◆ 課題の指示:
ドイツ旅行の記事のうち、「やるやる詐欺だと言われかねな」で始まり「コーナーのつもりでおります。」まで続く部分を、「小ネタ」を「豆知識」に置き換えて書き直してください。

◆ 原文抜粋:

┄┄┄┄┄┄

城門と一体化している聖ヴォルフガンク教会


 
窓が銃眼になっている教会の廊下


 余力のある方は、町の西を流れるタウバー川へ降りるのもお勧めです。ローテンブルクは、正式名称をRothenburg ob der Tauberといい、「タウバー川の上のローテンブルク」という意味です。その名の通り、町の西の城壁伝いに歩いていると、川が結構谷底を流れているのがわかると思います。とはいえ、川沿いへ降りるのはさほど大変でもなく、谷から川越しに見上げる町もまたオツなものです。川沿いの道は、街中の喧騒が嘘のように静かでのどかです。ドイツ人は散歩や自転車が大好きですから、人影も少なくありません。逆に規定コースを外れたがらない日本人はほとんど見かけません(笑)。

 
タウバー川沿いから市街を見上げる


 最後に、お酒が好きな方は旧市街内にある(おそらく唯一の)ビール醸造所を訪ねてみてはいかがでしょうか。旧市街の北東、GalgengasseとSchmidtsgäßchenの角にある、その名も「ローテンブルク醸造所(Brauhaus Rothenburg)」です。敷地内で詰めたての小売もしており、併設のレストランで作りたてを味わうこともできます。ワインと違って、すぐに飲み干してしまうビールはお土産には向きませんが、地ビールの飲み比べはドイツ旅行の楽しみの1つといえます。

  



ドイツの車窓から~貴方の旅行に一振りスパイス~ :「フランクフルト」

2012年09月14日 | ドイツの車窓から
  
 やるやる詐欺だと言われかねないほど間が空いてしまいましたが、ようやく第一回ですm(_ _)m

 タイトルも考えた割には大してひねりがなくてすみません^^;

 さて、何から書いたものかと少々悩んだのですが、まずはドイツの空の玄関口フランクフルトから始めようかと思います。日本からの直行便は、現在フランクフルトとミュンヘンに飛んでいるようですが、利用は圧倒的にフランクフルトの方が多いのではないかと思います。逆にいうと、旅行に限らず多くの日本人がフランクフルトに降り立っているわけですから、私なんぞよりもはるかに熟知した方は数多いらっしゃると思います。ですから、出過ぎたことを書いてお叱りを受けてしまわないかとヒヤヒヤしています。あくまで、ドイツは初めてという方向けに、ガイドブックには書いていなさそうな小ネタを紹介していくコーナーのつもりでおります。

┄┄┄┄┄┄

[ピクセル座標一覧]

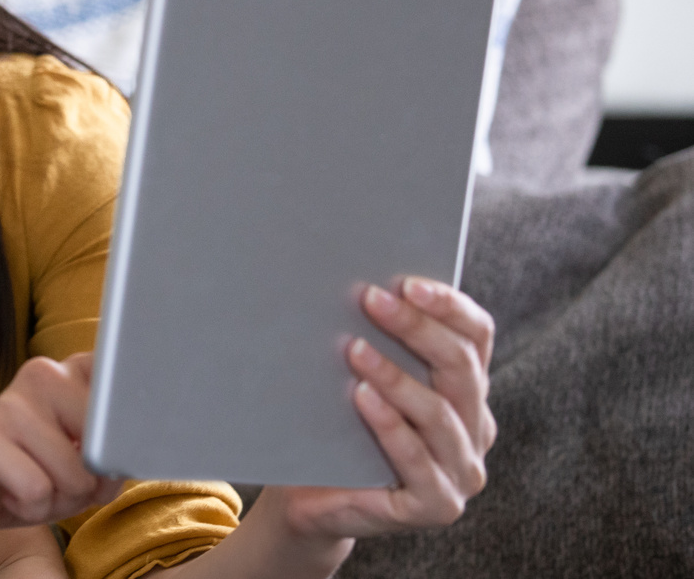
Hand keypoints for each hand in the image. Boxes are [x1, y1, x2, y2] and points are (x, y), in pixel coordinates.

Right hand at [0, 353, 123, 544]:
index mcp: (70, 372)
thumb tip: (121, 458)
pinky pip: (37, 489)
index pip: (123, 389)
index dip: (127, 431)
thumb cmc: (27, 474)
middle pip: (104, 445)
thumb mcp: (81, 465)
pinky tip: (8, 491)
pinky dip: (30, 506)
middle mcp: (43, 374)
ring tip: (30, 485)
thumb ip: (111, 454)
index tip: (113, 449)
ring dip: (57, 499)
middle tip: (57, 479)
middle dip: (89, 482)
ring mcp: (11, 403)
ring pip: (73, 474)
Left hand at [278, 276, 497, 540]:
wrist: (311, 495)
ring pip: (440, 414)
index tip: (407, 283)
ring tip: (355, 349)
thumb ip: (376, 339)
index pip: (477, 336)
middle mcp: (476, 427)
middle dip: (416, 328)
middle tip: (371, 300)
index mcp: (467, 388)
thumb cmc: (337, 425)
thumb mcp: (362, 376)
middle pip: (460, 368)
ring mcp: (462, 470)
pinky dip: (390, 426)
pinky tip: (362, 398)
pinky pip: (419, 461)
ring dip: (396, 377)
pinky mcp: (438, 505)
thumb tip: (357, 283)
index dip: (449, 306)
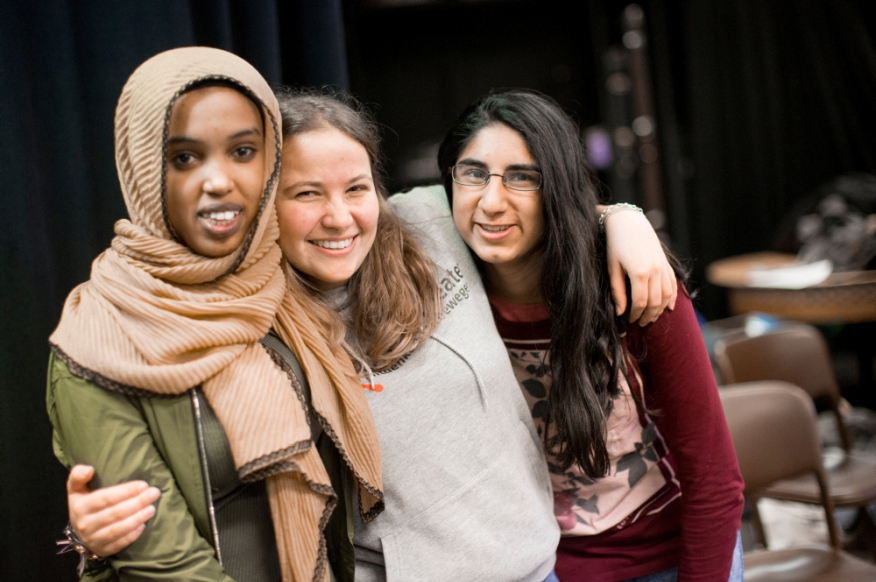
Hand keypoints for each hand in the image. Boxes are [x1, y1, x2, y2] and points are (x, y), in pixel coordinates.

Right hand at [67, 464, 159, 557]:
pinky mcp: (103, 550)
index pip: (105, 498)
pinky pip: (119, 544)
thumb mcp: (76, 488)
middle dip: (137, 502)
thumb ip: (78, 476)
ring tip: (152, 508)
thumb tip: (88, 469)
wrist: (79, 531)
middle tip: (154, 493)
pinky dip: (132, 535)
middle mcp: (86, 524)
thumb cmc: (83, 503)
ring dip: (137, 518)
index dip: (125, 491)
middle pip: (115, 513)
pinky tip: (143, 526)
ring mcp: (94, 539)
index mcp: (80, 507)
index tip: (143, 484)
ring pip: (118, 529)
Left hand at [603, 208, 676, 324]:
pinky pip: (673, 284)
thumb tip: (620, 312)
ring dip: (660, 309)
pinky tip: (668, 307)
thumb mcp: (613, 268)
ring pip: (667, 295)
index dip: (635, 314)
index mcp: (639, 273)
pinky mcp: (666, 263)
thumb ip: (617, 291)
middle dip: (648, 315)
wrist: (629, 222)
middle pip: (655, 301)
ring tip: (651, 317)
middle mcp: (655, 271)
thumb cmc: (616, 245)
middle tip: (640, 324)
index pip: (640, 302)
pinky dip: (672, 298)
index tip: (629, 320)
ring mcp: (663, 267)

┄┄┄┄┄┄

◆ 解答例:
やるやる詐欺だと言われかねないほど間が空いてしまいましたが、ようやく第一回ですm(_ _)m

 タイトルも考えた割には大してひねりがなくてすみません^^;

 さて、何から書いたものかと少々悩んだのですが、まずはドイツの空の玄関口フランクフルトから始めようかと思います。日本からの直行便は、現在フランクフルトとミュンヘンに飛んでいるようですが、利用は圧倒的にフランクフルトの方が多いのではないかと思います。逆にいうと、旅行に限らず多くの日本人がフランクフルトに降り立っているわけですから、私なんぞよりもはるかに熟知した方は数多いらっしゃると思います。ですから、出過ぎたことを書いてお叱りを受けてしまわないかとヒヤヒヤしています。あくまで、ドイツは初めてという方向けに、ガイドブックには書いていなさそうな豆知識を紹介していくコーナーのつもりでおります。